Re: Entering the CTP Market
@ kaiserwilhelm
you wrote;
"I just simply like things to be the same on my screen as they are on the pdf as they are on the plate. Simple request, correct?"
jahn comments - things cannot be the same in your PDF and your ripped file, for one (and if you could somehow 'view' you plate in a PDF, well, thats just plain dumb, but if you could, well they would be different)
Dot gain compensation might be one reason. Even if you make a PDF, then process the PDF into a device dependent PDF, they are different. If you someohow make a PDF (or view screened 1 bit files) on screen, they are different. So, I am not sure you would want to somehow be 'fooled' into thinking they are somehow the same but some application. When I worked in Gravure prepress, we had no 'dot proof' - we engraved digitally direct to cylinder back in the the 80s using a helio. we depended in inkjet proofs. That is all we saw before running on press. These press runs sometimes reached 50 million. Weekly. These were retail newspapaer inserts from retailers who sold clothes, just so you understand this was not some schlocky printing.
Perhaps this is why I am so confused by all this interest in people examining intermediate files on screen - I am a fan of process control, tighting and testing and hard wireing your workflow, automating things and trusting it. Any tweak and color tuning is done FAR before the plate making process, and if you have your act together, you should be dragging PDF files into some folder and out pops the plates (or pages from some color digital proofing of printing device)
I have no idea what a '1 bit catcher' is. Any RIP has to write a file that is passed to a hardrive trough some bus & wires to the marking engine, so, from that perspective, all systems have bit generation and store and forward systems.
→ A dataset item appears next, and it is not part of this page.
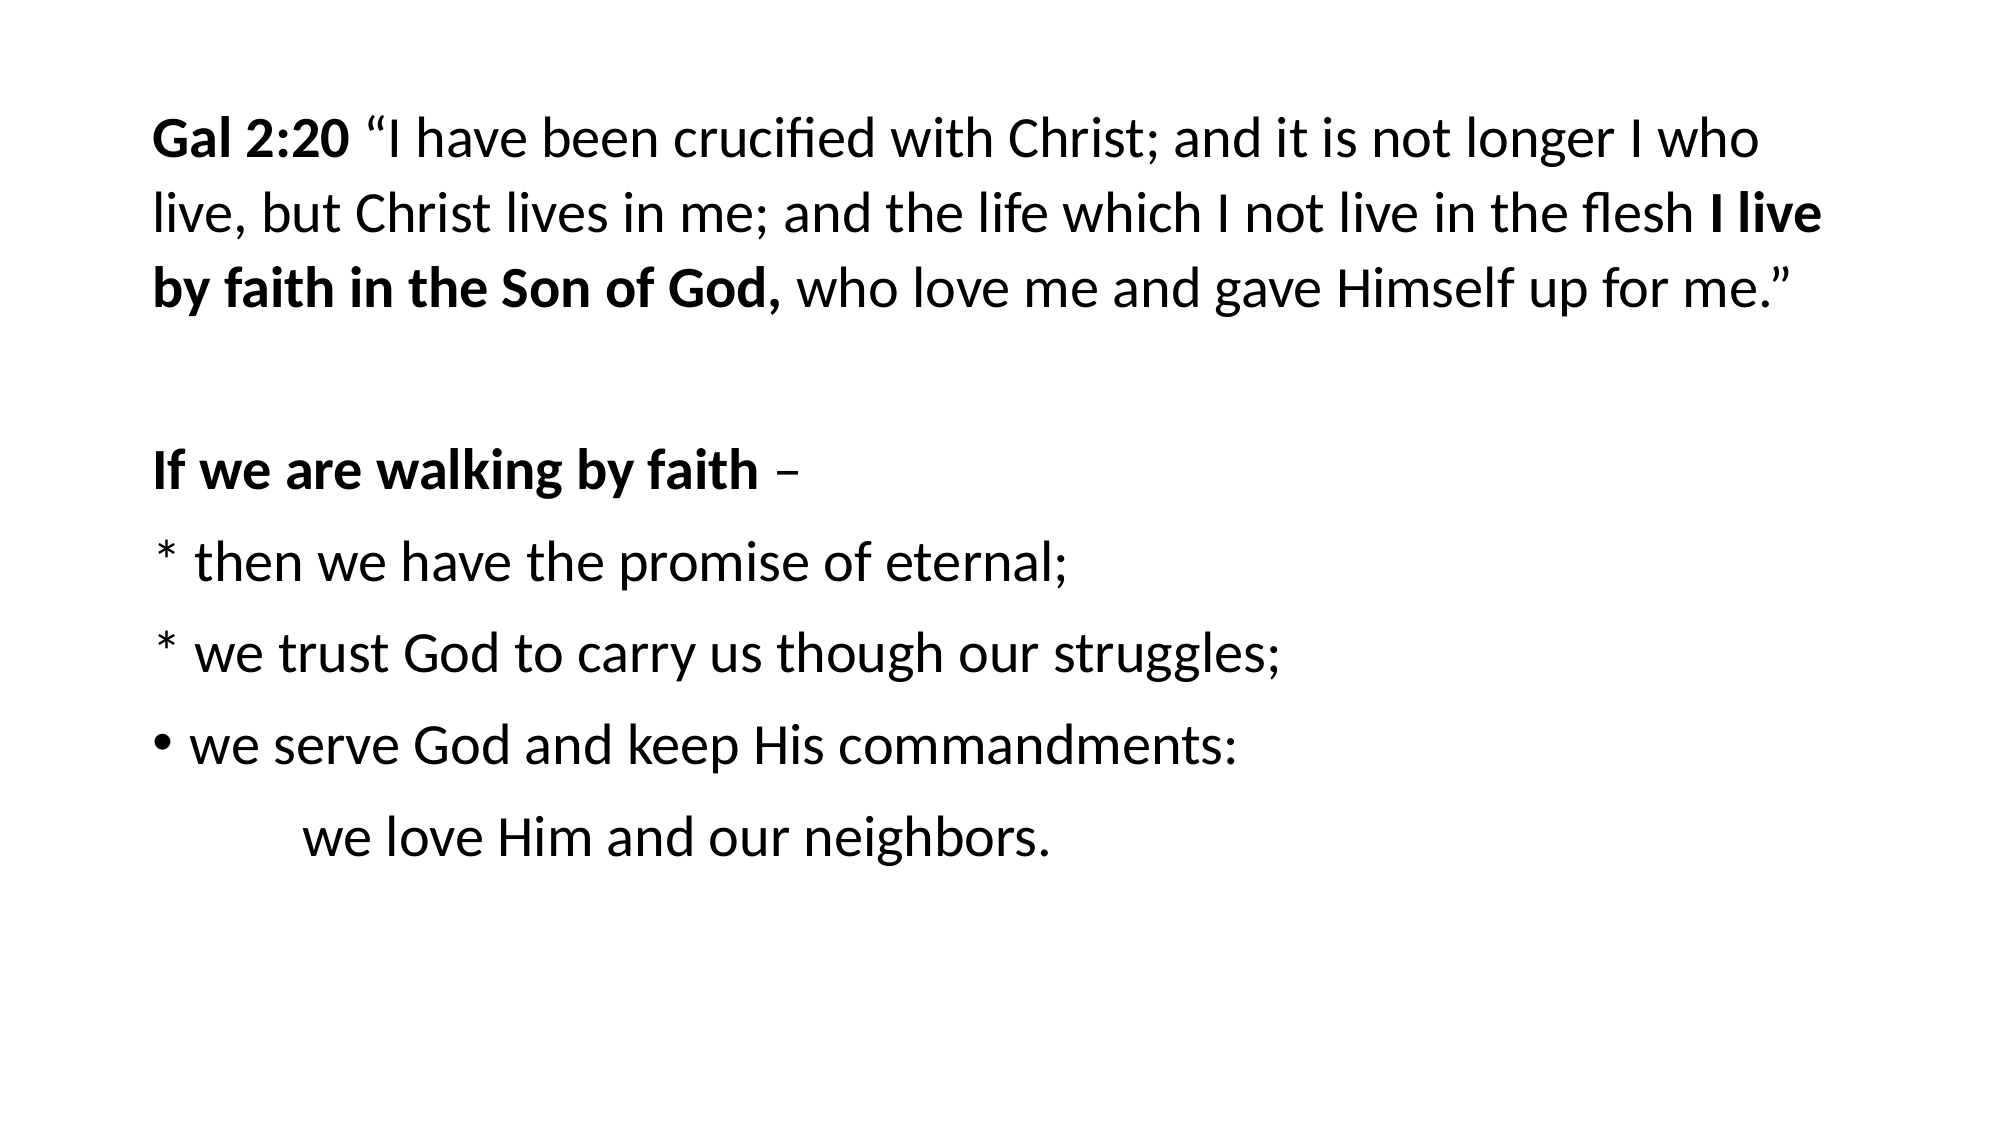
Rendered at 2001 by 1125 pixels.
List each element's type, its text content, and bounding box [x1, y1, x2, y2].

list Gal 2:20 “I have been crucified with Christ; and it is not longer I who live, but Christ lives in me; and the life which I not live in the flesh I live by faith in the Son of God, who love me and gave Himself up for me.” If we are walking by faith – * then we have the promise of eternal; * we trust God to carry us though our struggles; we serve God and keep His commandments: we love Him and our neighbors. [137, 86, 1863, 1014]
Even a Xerox copier has a 'bit cartcher'
Perhaps you are speaking of a popular product with many Agfa customers - AGFA Print Drive Many other happy AGFA customers simply connect the RIP to the platesetter - if you have your workflow together, this works fine - years before platesetter, many were successfully making imposed film without Print Drive - did they world suddenly lose its mind and suddenly need to view these files, or did was it that we all decided we did not trust the guys upstream in prepress and finally had a way to see the file that was going to make our plates?
Or was it simply some great markerting ? <wink>
. If I were making sets of several plates for the same job (for a very long run, or if I were running the same job and multiple presses) I could see why I might want to rip then store 1 bit TIFF files, but me, I can tell you that I would prefer to NOT store such data, and would use AGFA Salient to simply re-rip the files and make new plates - for many users, they have no time for all this triple checking and simply make plates and trust they system they have set up.
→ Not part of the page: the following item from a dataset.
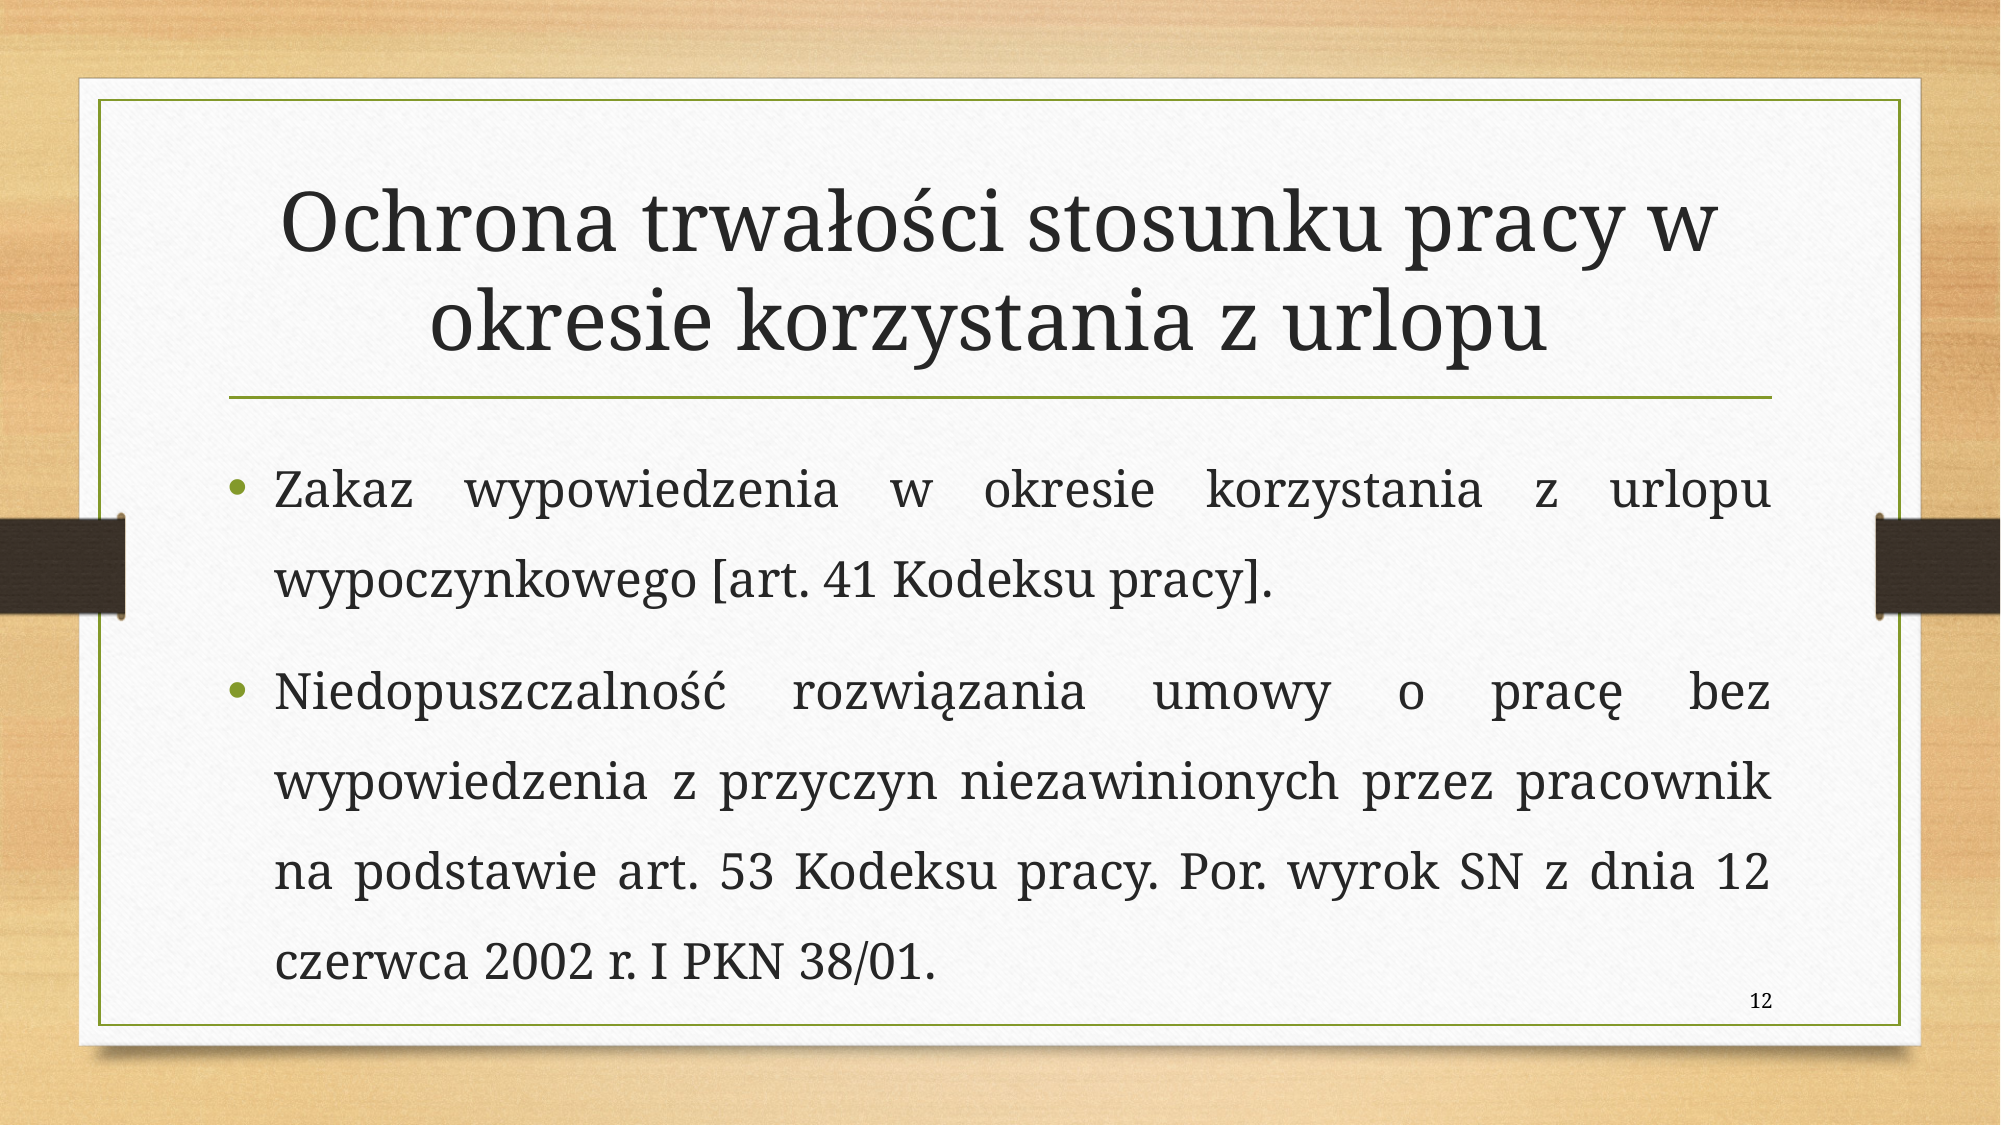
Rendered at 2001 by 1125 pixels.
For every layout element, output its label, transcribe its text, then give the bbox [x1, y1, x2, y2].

If I recall, AGFA Print Drive offered a tool named "Quick Fix" - not sure if this is still available or if it were ever popular - but they idea is that you could select a small section of an application file or PDF, and using a Plug-in - just send this single very small section to the rip for very fast re-processing and then send this relatively tint set of bitmaps to 'burn' over the existing plates - this was a very impressive demo moment, and showed an advantage over re-ripping and entire 16 up imposed flat/form.
But in these days of very fast networks, SAN, NAS and 16 Gigs on board RAM on a networked RIP server, it would be fast enough to simply re-rip the flat.
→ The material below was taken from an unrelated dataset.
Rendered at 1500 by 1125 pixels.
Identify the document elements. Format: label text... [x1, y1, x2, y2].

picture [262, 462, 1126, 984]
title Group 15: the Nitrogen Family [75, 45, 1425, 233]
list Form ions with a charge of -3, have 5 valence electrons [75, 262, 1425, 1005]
As any system is due to fail, hot-swop drives and redundancy in your prepress workflow system is the only real protection, so I fail to see why a "3,000 Dell Box" is somehow the cause of your mistrust or makes you lose sleep somehow. 10% of all file processed incorrectly and take 80% of your time to discover why and correct it. I maintain that 94% of the files that do not process correctly are caused because they were not prepared correctly and were submitted into a production stream without preflight.
Setting up pre-production workflow is far more complex than making a PDF workflow decision or which platesetter or plate to bet the companys production on.